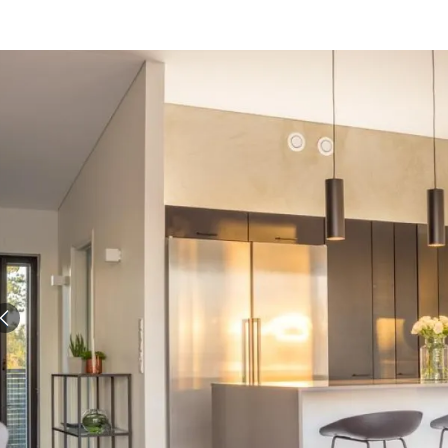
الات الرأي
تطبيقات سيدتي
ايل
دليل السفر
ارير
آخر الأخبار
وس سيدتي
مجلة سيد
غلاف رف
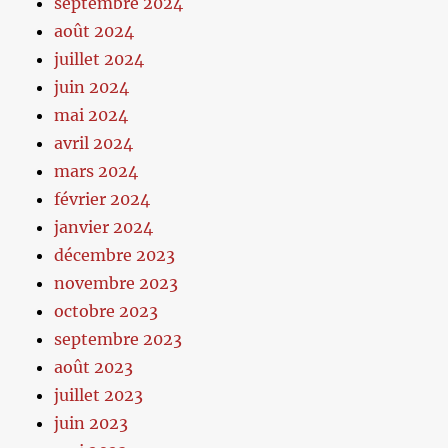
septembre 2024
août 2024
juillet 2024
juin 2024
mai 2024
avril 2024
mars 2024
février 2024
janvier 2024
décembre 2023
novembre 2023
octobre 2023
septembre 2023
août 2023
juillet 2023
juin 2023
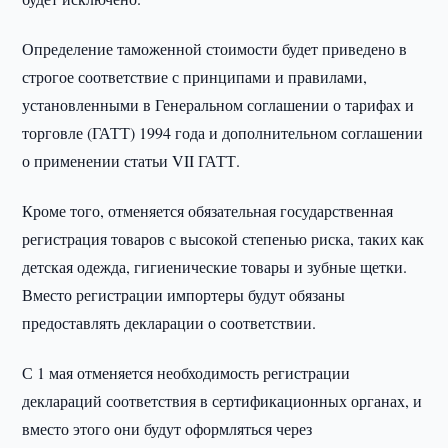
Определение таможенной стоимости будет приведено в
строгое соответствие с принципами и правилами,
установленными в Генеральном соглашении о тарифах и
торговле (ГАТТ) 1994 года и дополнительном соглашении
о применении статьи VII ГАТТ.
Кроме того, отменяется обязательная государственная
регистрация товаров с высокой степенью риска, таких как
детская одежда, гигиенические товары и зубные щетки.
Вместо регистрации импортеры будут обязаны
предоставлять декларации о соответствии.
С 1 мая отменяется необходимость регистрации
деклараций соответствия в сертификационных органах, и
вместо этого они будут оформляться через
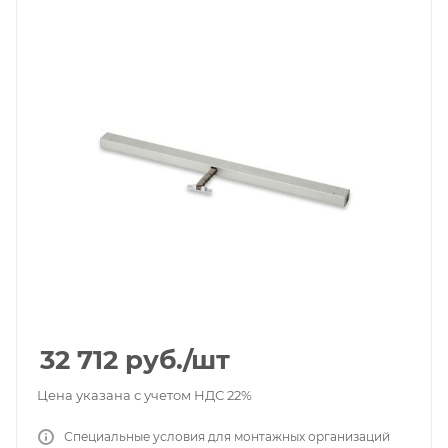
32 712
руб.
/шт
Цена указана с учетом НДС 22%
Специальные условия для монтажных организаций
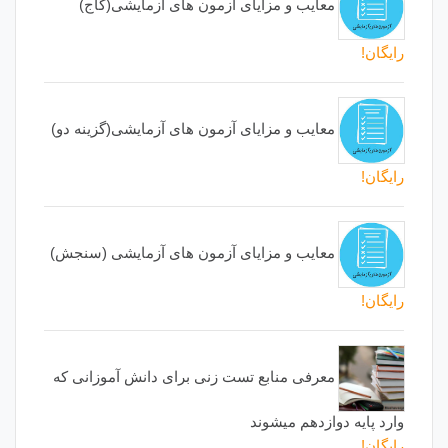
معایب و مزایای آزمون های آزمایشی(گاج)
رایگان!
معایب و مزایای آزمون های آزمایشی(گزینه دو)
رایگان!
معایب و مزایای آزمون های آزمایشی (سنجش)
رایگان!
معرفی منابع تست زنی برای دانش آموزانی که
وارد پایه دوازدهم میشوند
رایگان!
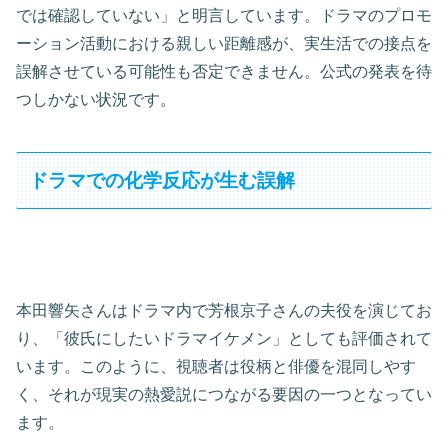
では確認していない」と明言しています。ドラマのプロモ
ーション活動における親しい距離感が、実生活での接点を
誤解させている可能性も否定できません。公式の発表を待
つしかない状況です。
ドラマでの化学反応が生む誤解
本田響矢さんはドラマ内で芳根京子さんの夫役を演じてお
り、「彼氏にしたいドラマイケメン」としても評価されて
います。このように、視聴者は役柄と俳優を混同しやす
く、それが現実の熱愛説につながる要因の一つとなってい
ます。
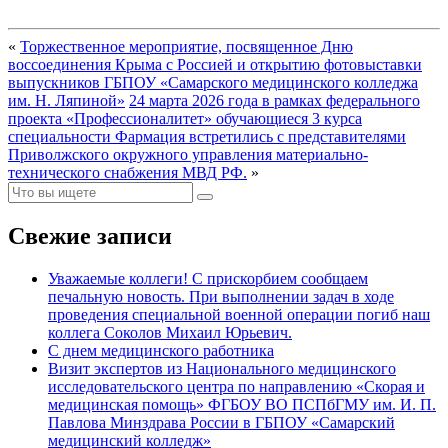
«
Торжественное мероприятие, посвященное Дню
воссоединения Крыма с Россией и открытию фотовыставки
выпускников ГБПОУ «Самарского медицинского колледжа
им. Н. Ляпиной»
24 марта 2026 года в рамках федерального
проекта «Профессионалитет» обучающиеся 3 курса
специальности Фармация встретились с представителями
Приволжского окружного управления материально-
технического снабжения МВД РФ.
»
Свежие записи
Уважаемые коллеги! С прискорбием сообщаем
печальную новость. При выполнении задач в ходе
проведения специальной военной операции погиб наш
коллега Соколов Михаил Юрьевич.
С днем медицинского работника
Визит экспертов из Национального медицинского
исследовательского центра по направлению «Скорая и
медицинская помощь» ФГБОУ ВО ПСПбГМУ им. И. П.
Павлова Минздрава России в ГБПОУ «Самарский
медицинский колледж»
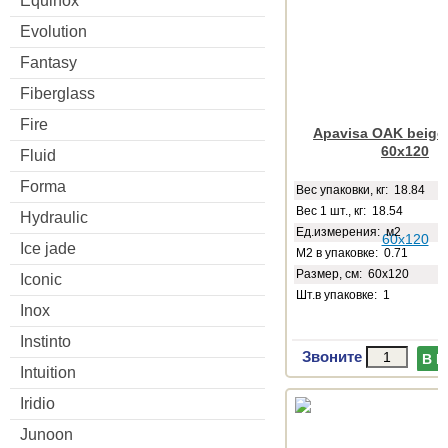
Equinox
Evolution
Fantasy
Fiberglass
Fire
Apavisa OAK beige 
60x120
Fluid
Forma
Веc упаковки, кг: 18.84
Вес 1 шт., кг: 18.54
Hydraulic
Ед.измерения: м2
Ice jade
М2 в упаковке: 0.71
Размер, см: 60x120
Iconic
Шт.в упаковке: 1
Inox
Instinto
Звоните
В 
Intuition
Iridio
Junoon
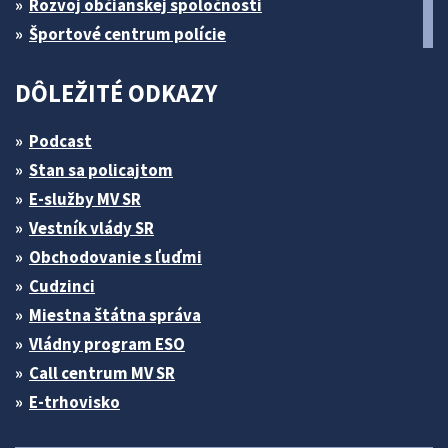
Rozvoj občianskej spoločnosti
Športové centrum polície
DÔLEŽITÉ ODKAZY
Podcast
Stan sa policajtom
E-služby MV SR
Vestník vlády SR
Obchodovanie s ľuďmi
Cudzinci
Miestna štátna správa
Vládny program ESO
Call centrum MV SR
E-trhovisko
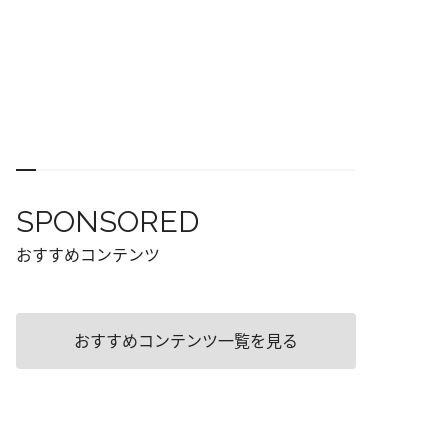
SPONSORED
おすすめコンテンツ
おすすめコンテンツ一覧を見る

· · · · · · ·

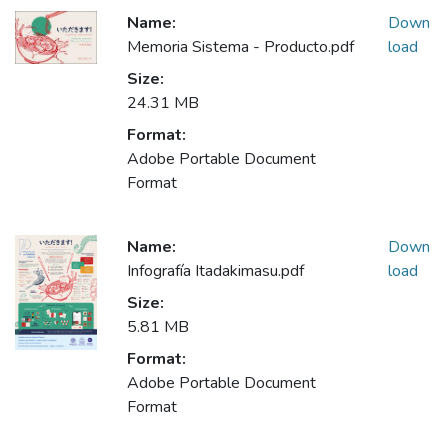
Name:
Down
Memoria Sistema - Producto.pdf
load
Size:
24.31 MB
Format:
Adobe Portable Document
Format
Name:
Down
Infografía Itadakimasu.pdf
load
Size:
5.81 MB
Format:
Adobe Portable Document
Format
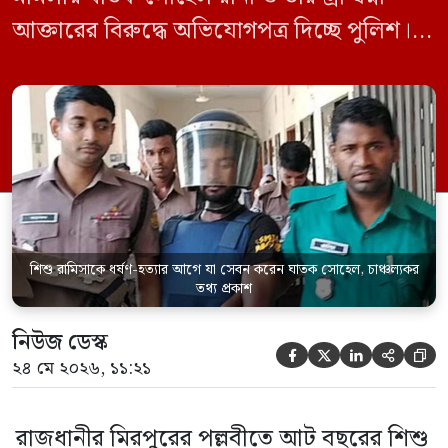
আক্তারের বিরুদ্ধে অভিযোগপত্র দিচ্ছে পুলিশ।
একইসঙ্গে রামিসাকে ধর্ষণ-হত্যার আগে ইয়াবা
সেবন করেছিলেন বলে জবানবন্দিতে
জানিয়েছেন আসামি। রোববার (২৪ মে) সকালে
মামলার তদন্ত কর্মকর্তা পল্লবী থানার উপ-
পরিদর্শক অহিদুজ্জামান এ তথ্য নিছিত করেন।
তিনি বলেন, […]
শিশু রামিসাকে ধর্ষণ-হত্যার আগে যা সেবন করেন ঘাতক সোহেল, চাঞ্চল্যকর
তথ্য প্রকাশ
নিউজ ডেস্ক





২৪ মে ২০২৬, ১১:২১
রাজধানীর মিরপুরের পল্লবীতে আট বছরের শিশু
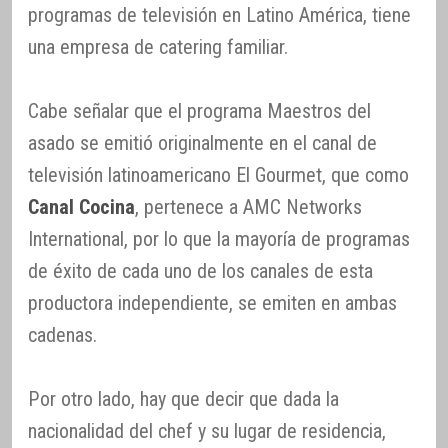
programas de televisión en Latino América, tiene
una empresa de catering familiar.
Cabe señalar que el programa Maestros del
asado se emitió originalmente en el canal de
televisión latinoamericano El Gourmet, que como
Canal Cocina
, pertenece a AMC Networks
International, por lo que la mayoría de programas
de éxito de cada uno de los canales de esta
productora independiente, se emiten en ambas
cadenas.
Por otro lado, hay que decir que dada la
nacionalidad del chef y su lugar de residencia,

· · · · · · ·

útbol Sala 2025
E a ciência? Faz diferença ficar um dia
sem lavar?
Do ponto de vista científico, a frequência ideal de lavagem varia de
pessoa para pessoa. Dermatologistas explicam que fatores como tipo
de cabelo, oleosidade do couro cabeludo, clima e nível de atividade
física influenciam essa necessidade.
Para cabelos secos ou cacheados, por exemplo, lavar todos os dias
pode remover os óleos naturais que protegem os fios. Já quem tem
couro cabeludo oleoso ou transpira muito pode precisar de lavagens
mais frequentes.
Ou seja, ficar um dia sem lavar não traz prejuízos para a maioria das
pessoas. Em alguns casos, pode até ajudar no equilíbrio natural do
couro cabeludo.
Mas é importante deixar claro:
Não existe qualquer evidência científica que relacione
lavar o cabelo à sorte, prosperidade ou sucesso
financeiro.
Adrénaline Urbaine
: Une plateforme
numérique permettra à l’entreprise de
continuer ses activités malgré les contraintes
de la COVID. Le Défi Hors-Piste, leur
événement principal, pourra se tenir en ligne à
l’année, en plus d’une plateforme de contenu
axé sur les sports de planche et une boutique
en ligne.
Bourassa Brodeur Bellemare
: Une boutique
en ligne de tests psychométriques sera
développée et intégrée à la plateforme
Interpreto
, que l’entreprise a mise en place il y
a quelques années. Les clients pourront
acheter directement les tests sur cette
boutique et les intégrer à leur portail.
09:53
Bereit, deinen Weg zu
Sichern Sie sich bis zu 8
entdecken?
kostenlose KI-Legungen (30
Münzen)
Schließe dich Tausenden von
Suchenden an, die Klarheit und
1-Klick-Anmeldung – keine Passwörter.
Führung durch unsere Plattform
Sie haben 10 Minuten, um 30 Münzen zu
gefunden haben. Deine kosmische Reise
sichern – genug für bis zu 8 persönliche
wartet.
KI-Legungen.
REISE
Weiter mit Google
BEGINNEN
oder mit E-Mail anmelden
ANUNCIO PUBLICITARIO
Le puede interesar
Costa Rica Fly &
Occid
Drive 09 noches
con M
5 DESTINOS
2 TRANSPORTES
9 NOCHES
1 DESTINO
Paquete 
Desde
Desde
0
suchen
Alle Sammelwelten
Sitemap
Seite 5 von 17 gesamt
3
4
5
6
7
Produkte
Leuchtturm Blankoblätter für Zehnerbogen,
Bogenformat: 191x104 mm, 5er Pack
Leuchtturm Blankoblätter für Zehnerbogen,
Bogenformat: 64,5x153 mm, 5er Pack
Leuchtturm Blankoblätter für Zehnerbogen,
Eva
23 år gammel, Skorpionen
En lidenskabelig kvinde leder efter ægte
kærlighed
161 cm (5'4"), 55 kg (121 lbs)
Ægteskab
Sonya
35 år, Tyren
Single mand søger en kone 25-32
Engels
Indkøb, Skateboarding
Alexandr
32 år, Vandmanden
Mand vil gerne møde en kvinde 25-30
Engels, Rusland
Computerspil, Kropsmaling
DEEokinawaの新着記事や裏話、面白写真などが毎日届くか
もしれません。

· · · · · · ·

### Try it
Working from the entries above, please transcribe only the lines from the line with "Размер, см: 60x120" through the line with "おすすめコンテンツ一覧を見る", exactly, with both end lines and without pictures.

### Reply
Размер, см: 60x120
Iconic
Шт.в упаковке: 1
Inox
Instinto
Звоните
В 
Intuition
Iridio
Junoon
Rozvoj občianskej spoločnosti
Športové centrum polície
DÔLEŽITÉ ODKAZY
Podcast
Stan sa policajtom
E-služby MV SR
Vestník vlády SR
Obchodovanie s ľuďmi
Cudzinci
Miestna štátna správa
Vládny program ESO
Call centrum MV SR
E-trhovisko
SPONSORED
おすすめコンテンツ
おすすめコンテンツ一覧を見る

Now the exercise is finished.